Common contribution scenarios
| Situation | Can contributions continue? | Main issue to check |
|---|---|---|
| Still employed by a US employer with a 401(k) | Often yes | Plan eligibility and payroll setup |
| Left the US employer and joined a foreign employer | Usually no | No employer plan to contribute to |
| Self-employed abroad | Not through the former plan | Separate retirement-plan analysis may be needed |
| Using FEIE | Maybe, but it gets technical | Confirm how excluded pay affects contribution capacity |
In plain English, moving abroad does not automatically kill your Roth IRA, but it often changes whether new money can still go in. That makes can expats contribute to 401k a facts-and-payroll question, not just a location question.
How 401k withdrawals may be taxed when living abroad
Once you start taking money out, 401k living abroad becomes a tax-planning issue. Traditional 401(k) distributions are generally taxable in the US. A Roth 401(k) can be more favorable in the US if the distribution is qualified, but another country may not treat it the same way.
The IRS also notes that distributions to someone treated as a foreign person may require 30% withholding unless the withholding agent has valid documentation supporting a different result. See the IRS guide on withholding for plan distributions to foreign persons.
That is why 401k savings retirement abroad planning should cover both countries: the US rules and the local rules where you actually live.

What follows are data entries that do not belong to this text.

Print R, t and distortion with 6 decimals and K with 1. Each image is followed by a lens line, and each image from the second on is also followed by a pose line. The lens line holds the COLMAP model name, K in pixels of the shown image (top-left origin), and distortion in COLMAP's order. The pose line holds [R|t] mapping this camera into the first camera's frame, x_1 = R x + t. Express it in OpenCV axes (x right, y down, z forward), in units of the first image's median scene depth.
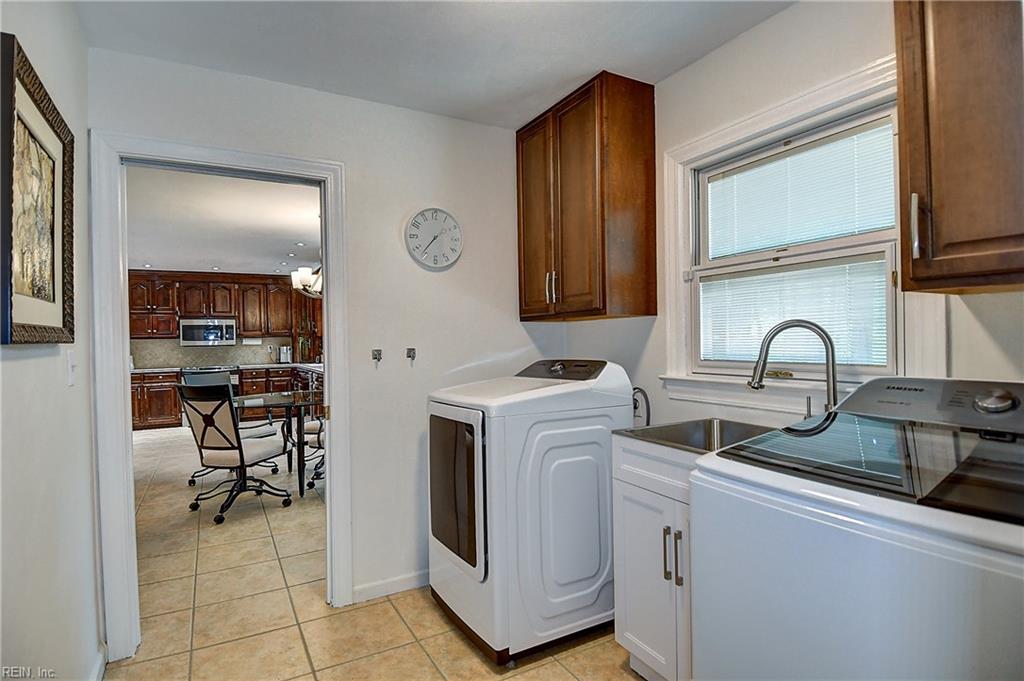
lens RADIAL K [[532.5, 0, 525.2], [0, 532.5, 342.7], [0, 0, 1]] dist [0.027211, -0.036050]
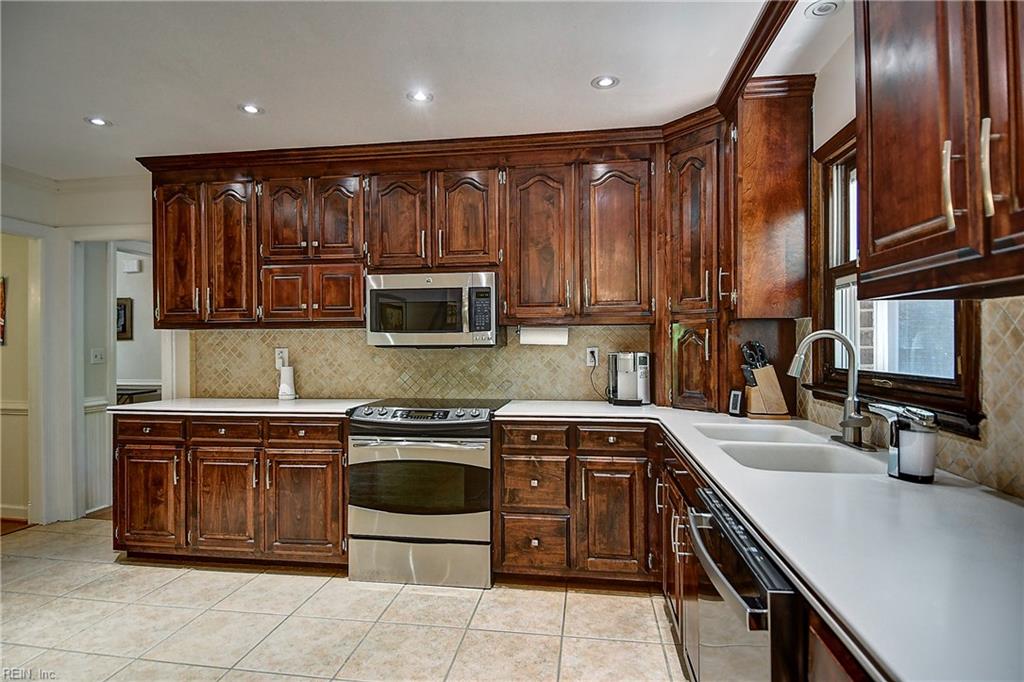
lens RADIAL K [[532.5, 0, 511.3], [0, 532.5, 342.6], [0, 0, 1]] dist [0.027211, -0.036050]
pose [[0.782358, 0.014434, -0.622662, -0.328459], [-0.012993, 0.999892, 0.006854, -0.000114], [0.622694, 0.002728, 0.782461, 0.758298]]
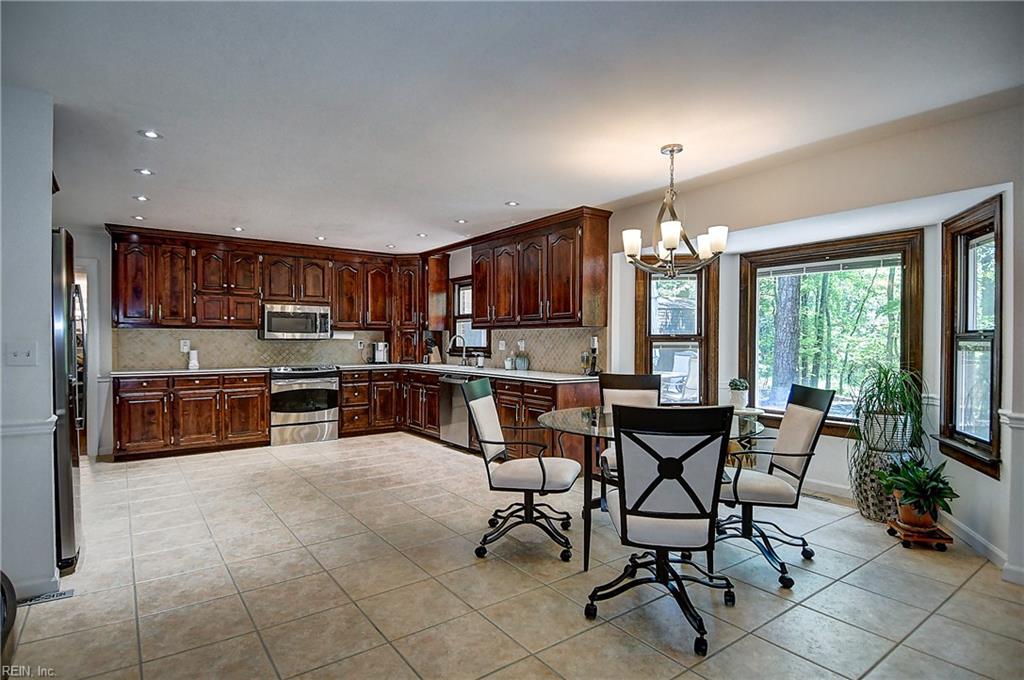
lens RADIAL K [[532.5, 0, 520.4], [0, 532.5, 345.1], [0, 0, 1]] dist [0.027211, -0.036050]
pose [[0.993445, 0.018895, 0.112737, -0.361921], [-0.019044, 0.999819, 0.000242, 0.007569], [-0.112712, -0.002387, 0.993625, 0.201162]]
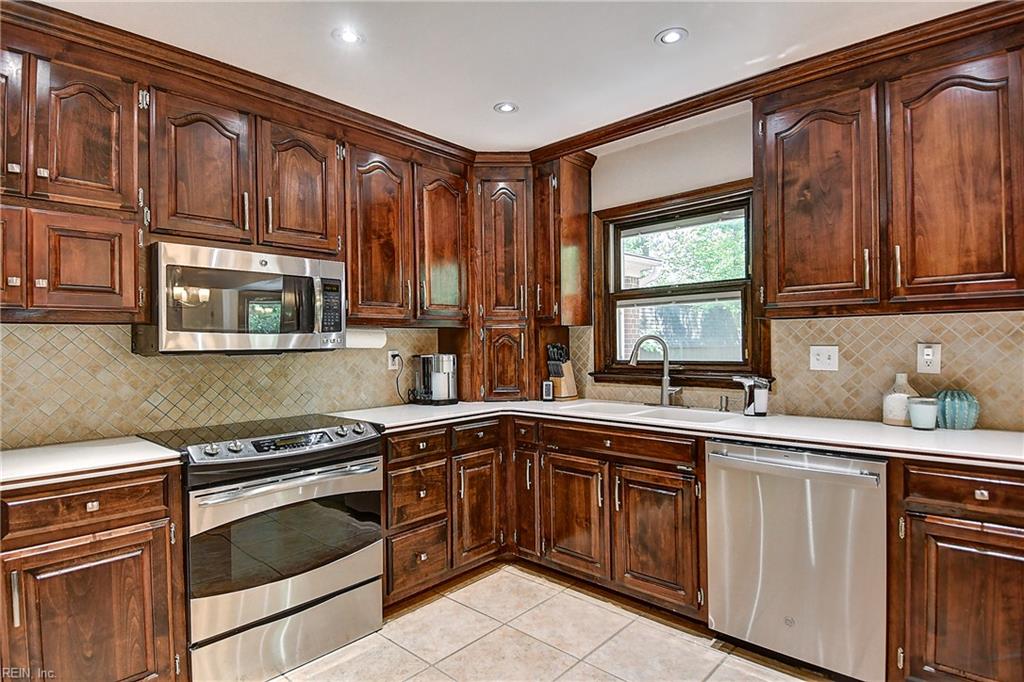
lens RADIAL K [[532.5, 0, 509.3], [0, 532.5, 344.8], [0, 0, 1]] dist [0.027211, -0.036050]
pose [[0.957288, 0.005377, 0.289087, -0.553195], [-0.002811, 0.999953, -0.009291, 0.004413], [-0.289123, 0.008081, 0.957258, 0.713707]]
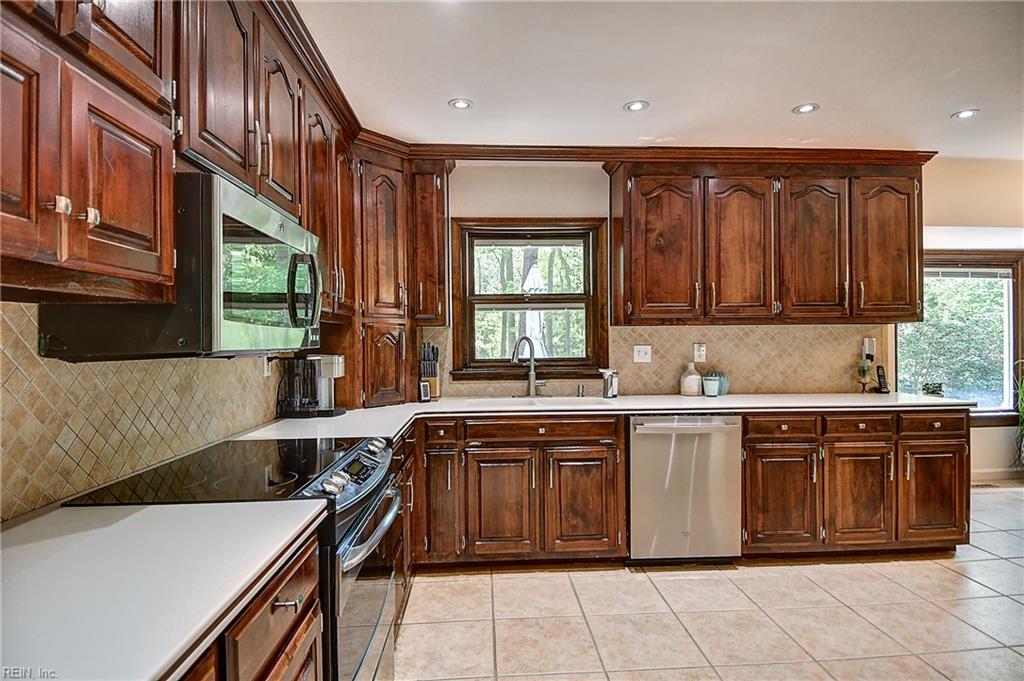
lens RADIAL K [[532.5, 0, 512.1], [0, 532.5, 345.4], [0, 0, 1]] dist [0.027211, -0.036050]
pose [[0.456668, 0.007497, 0.889606, -0.723225], [0.006124, 0.999914, -0.011570, 0.006083], [-0.889616, 0.010731, 0.456583, 0.844172]]
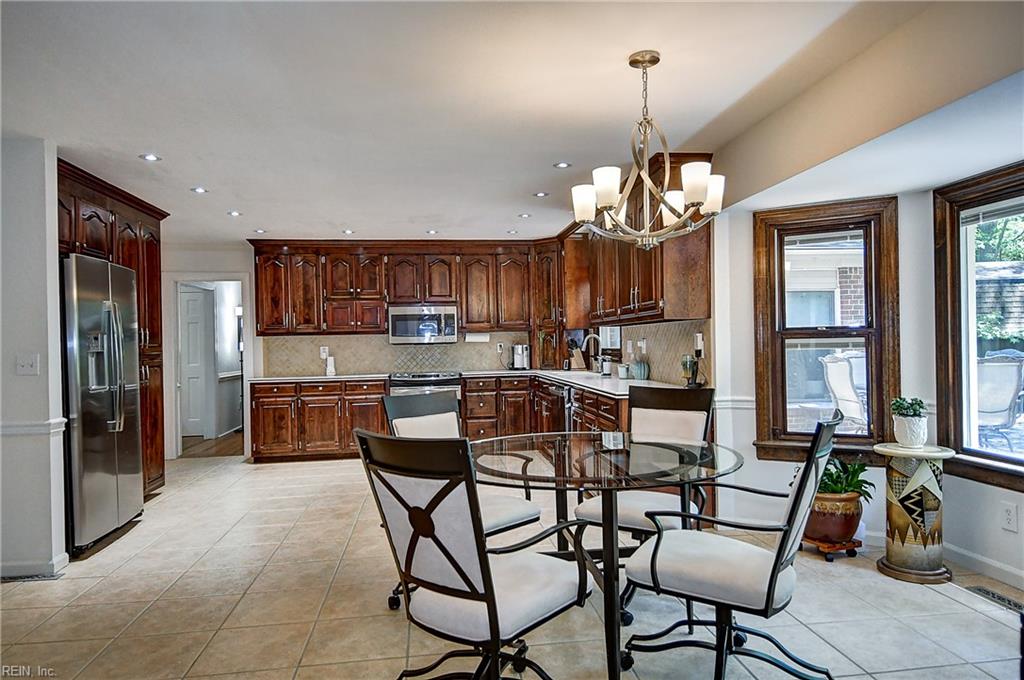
lens RADIAL K [[650.1, 0, 516.8], [0, 650.1, 339.7], [0, 0, 1]] dist [0.027884, -0.014683]
pose [[0.923925, -0.002070, -0.382569, -0.147569], [0.001015, 0.999995, -0.002959, 0.003196], [0.382573, 0.002345, 0.923922, 0.251520]]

Common 401k abroad problems expats run into
Provider friction is one of the most common issues. A foreign address, a new country code, or unfamiliar banking instructions can turn a routine account update into a slow process.
Withholding surprises are another big one. Even if the final tax outcome is not 30%, too much can be withheld up front if the plan does not have the right documentation.
There is also reporting confusion. A standard US-based 401(k) is not the same thing as a foreign account. The IRS says you do not report a financial account maintained by a US financial institution on Form 8938, and its examples include 401(k) plans. Foreign pensions, foreign bank accounts, and foreign investment accounts are a different discussion.
Final thoughts on what happens to 401k if you move abroad
For most Americans, the answer is simple at the top level: you can usually keep the account. The harder part is deciding how to manage it once access, contributions, withdrawals, and cross-border tax rules start interacting. That is the practical heart of expat 401k planning.
Before you act, look at fees, investment choice, withdrawal timing, country-of-residence tax treatment, and paperwork. Those details matter much more than the headline alone.
FAQ on 401k for expats
Usually yes. The account generally remains yours until you decide to leave it in the plan, roll it over, or withdraw money.
The distribution is usually taxable, and if you are under 59½, the extra 10% tax can apply unless an exception applies.
A standard U.S.-based 401(k) is generally not an FBAR account, and the IRS says a financial account maintained by a U.S. institution does not need to be reported on Form 8938.
A qualified Roth 401(k) withdrawal can be tax-free in the US, but your country of residence may not follow the same treatment.
The broad tax rules stay the same, but provider procedures can still affect address handling, account access, and distribution logistics.